## AIM
According to the letter on the Kuranda Range Road, where did the FNQ2010 Regional Planning process propose building suburbs of up to 40,000 people?

## QUOTED TEXT
□ □ □

25 Years On An No Progress On The Kuranda Range

The place these words (with the artcile in the middle) TWENTY-FIVE years ago, in 1999, the Queensland Labor government ran a consultation on the range crossing at Kuranda called the “Integrated Transport Study for the Kuranda Range Road,” (Urgency for new, safe route to coast, 21/02).

However, that multi-million dollar study didn't consider the needs of people from the Tablelands, Gulf, or Cape - it was considering the needs of hypothetical new dormitory suburbs for Cairns.

The FNQ2010 Regional Planning process proposed that massive suburbs of up to 40,000 people be built at Myola, Speewah, and Koah to cater for Cairns' expected growth - because greenies didn't want the Mt Peter cane lands or the East Trinity salt flats to be developed.

The Integrated Transport Study found that even a four-lane Kuranda Range Road would be unable to cope with the huge hypothetical commuter populations, so Labor decided to do nothing at all - as we've seen. (Installing an over-priced spy camera network doesn't count as an upgrade, because it doesn't make the route safer or more efficient.) History shows that the FNQ2010 Regional Plan was ignored, Mt Peter was developed, and Labor simply wasted millions of taxpayers' dollars - as we've come to expect from Labor.

□ □ □

## DATA PROVIDED
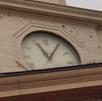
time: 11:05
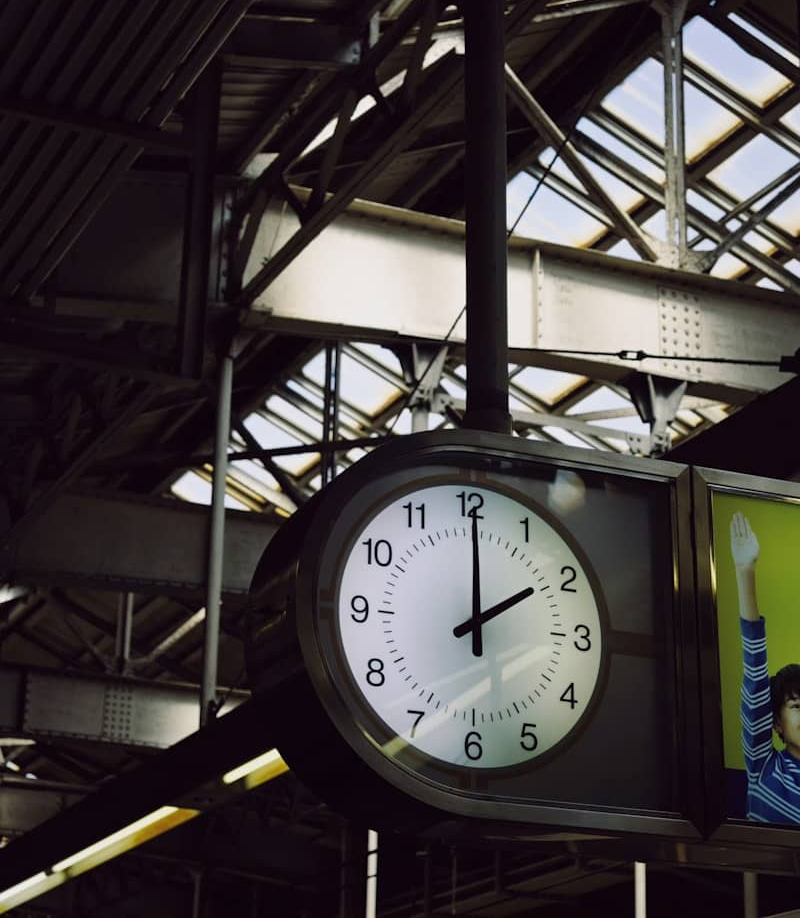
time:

□ □ □

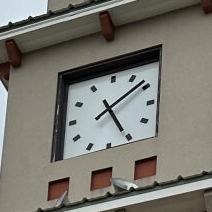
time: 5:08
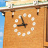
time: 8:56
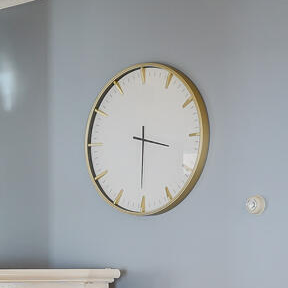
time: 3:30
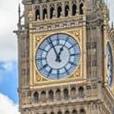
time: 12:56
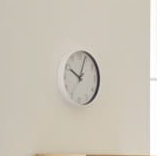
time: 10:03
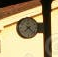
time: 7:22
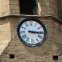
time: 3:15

□ □ □

## THE ANSWER
Myola, Speewah, and Koah.